This document provides an overview of the datasets used in the LLM uncertainty evaluation project. Each dataset has been selected to assess different aspects of model performance and uncertainty estimation.
| Dataset | Domain | Format | Source |
|---|---|---|---|
| MMLU | Multi-domain | Multiple-choice | cais/mmlu |
| MedMCQA | Medical | Multiple-choice | openlifescienceai/medmcqa |
| PubMedQA | Biomedical Research | Yes/No/Maybe | pubmed_qa |
| AI2 ARC | Science | Multiple-choice | allenai/ai2_arc |
| MathQA | Mathematics | Multiple-choice | allenai/math_qa |
| CommonsenseQA | General knowledge | Multiple-choice | tau/commonsense_qa |
Source: cais/mmlu
MMLU is a benchmark that evaluates models across 57 different subjects spanning STEM, humanities, social sciences, and more. It tests both world knowledge and problem-solving ability. Questions are multiple-choice format, requiring zero-shot or few-shot reasoning to answer correctly.

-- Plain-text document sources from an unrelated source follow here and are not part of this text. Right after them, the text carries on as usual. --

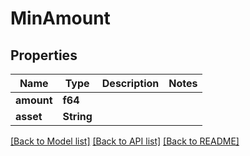 # MinAmount

## Properties

Name | Type | Description | Notes
------------ | ------------- | ------------- | -------------
**amount** | **f64** |  | 
**asset** | **String** |  | 

[[Back to Model list]](../README.md#documentation-for-models) [[Back to API list]](../README.md#documentation-for-api-endpoints) [[Back to README]](../README.md)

Source: openlifescienceai/medmcqa
MedMCQA is a large-scale, multiple-choice question answering dataset designed to address real-world medical entrance exam questions. It covers various topics in medicine, clinical practice, and biomedical sciences, making it challenging even for specialized models.
Source: pubmed_qa
PubMedQA is a biomedical question answering dataset collected from PubMed abstracts. It features questions that can be answered with "yes," "no," or "maybe" based on the provided context from medical literature, testing reasoning abilities in specialized domains.
Source: allenai/ai2_arc
The ARC dataset consists of genuine grade-school level, multiple-choice science questions. The challenge set contains questions that require reasoning, making them difficult for retrieval and co-occurrence methods. It tests models' ability to apply scientific knowledge rather than just retrieve facts.
Source: allenai/math_qa
MathQA is a dataset on math word problems, providing step-by-step annotations for solving each question. It covers multiple mathematical domains including arithmetic, algebra, probability, and geometry, testing a model's quantitative reasoning capabilities.
Source: tau/commonsense_qa
CommonsenseQA is a multiple-choice question answering dataset that specifically targets commonsense knowledge. Questions are derived from ConceptNet and require models to understand everyday concepts and relationships that humans typically take for granted.